California State Senator and candidate for Congress Dave Min was caught admitting how he had not yet reviewed a ballot initiative that he introduced to the state legislature in February. 

“I’ll be honest, I have not had time to review the initiative,” Senator Min was caught saying to California State Assembly Vice Chair Kate Sanchez during an Assembly hearing, adding that he has had “a lot on his plate these days.” 

When Min introduced his bill, SB 1242, it appeared innocuous at first. It authorizes email as a legitimate notice to local municipalities when California’s Department of Corrections and Rehabilitations is to establish a community correctional facility. 

But, upon several rounds of revisions by the Appropriations Committee and resulting amendments, SB 1242 now “has nothing to do” with the original initiative, according to Vice Chair Sanchez. Now, the bill would increase penalties for reckless arson at a judge’s discretion for those committing organized retail theft.

This public fumble came only one week after Sen. Min admitted to Fox LA anchor Elex Michaelson that he hadn’t reviewed the ballot initiative to reform Proposition 47.

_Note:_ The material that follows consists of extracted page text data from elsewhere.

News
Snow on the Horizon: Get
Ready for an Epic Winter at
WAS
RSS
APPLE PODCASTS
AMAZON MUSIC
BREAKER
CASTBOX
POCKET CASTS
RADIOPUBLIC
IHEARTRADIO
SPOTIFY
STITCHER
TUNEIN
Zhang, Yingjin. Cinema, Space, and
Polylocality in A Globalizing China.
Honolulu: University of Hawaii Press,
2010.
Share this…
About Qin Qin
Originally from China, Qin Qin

After Prop 47 passed in 2014 –– a ballot initiative meant to fund mental health and substance abuse services by reducing several felonies to misdemeanors and therefore saving money on the volume of incarcerations –– crime in the Golden State consequently rose. Big retailers and small business owners alike have been robbed of their wares by thieves taking advantage of California’s progressive criminal justice reforms. 

Now that grand theft of property below $950 doesn’t result in arrest, even Governor Gavin Newsom has taken notice, admitting how “retail theft has changed” to “become deeply organized.”

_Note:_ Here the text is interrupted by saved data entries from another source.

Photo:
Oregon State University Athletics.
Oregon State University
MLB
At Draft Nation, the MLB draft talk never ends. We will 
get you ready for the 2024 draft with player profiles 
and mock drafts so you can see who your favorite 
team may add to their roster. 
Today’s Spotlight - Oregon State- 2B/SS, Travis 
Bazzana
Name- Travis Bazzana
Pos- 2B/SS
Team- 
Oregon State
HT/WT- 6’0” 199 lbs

In response to increasing crime rates, a bipartisan group of businesses, law enforcement, and elected officials called Californians for Safer Communities initiated a signature-gathering effort to support a proposed amendment to reform Prop 47. The initiative needed 546,651 valid signatures in order to become eligible for the November 2024 ballot, and 652,100 of the collected 910,441 signatures were deemed valid.

While San Francisco, Los Angeles, and other hubs of commerce across California hemorrhage businesses and drug addicts roam the streets during the worsening fentanyl epidemic, legislators like Sen. Min remain optimistic about Prop 47’s benefits. Yet, if Sen. Min’s SB 1242 were to pass, the bill would repeal itself if California voters chose to repeal Prop 47 in November. 

Sen. Min defended his bill to Vice Chair Sanchez, calling it a “good bill” and explaining that he came to Sacramento “to solve problems,” like California’s worsening crime culture. However, the State Senator didn’t even know what his initiative had become—let alone that it would become useless if Californians opted to repeal Prop 47. 

“It’s anti-democratic, it’s unfair, and to be frank, it’s borderline corrupt,” continued Vice Chair Sanchez, questioning Sen. Min about his unfamiliarity with the initiative he had introduced only a few months earlier. 

If Sen. Min indeed has “a lot on his plate these days,” (perhaps a reference to his DUI scandal-laden Congressional campaign), perhaps these additional public embarrassments should serve as a warning to focus on the job his constituents elected him to perform—and that begins with understanding his own policy.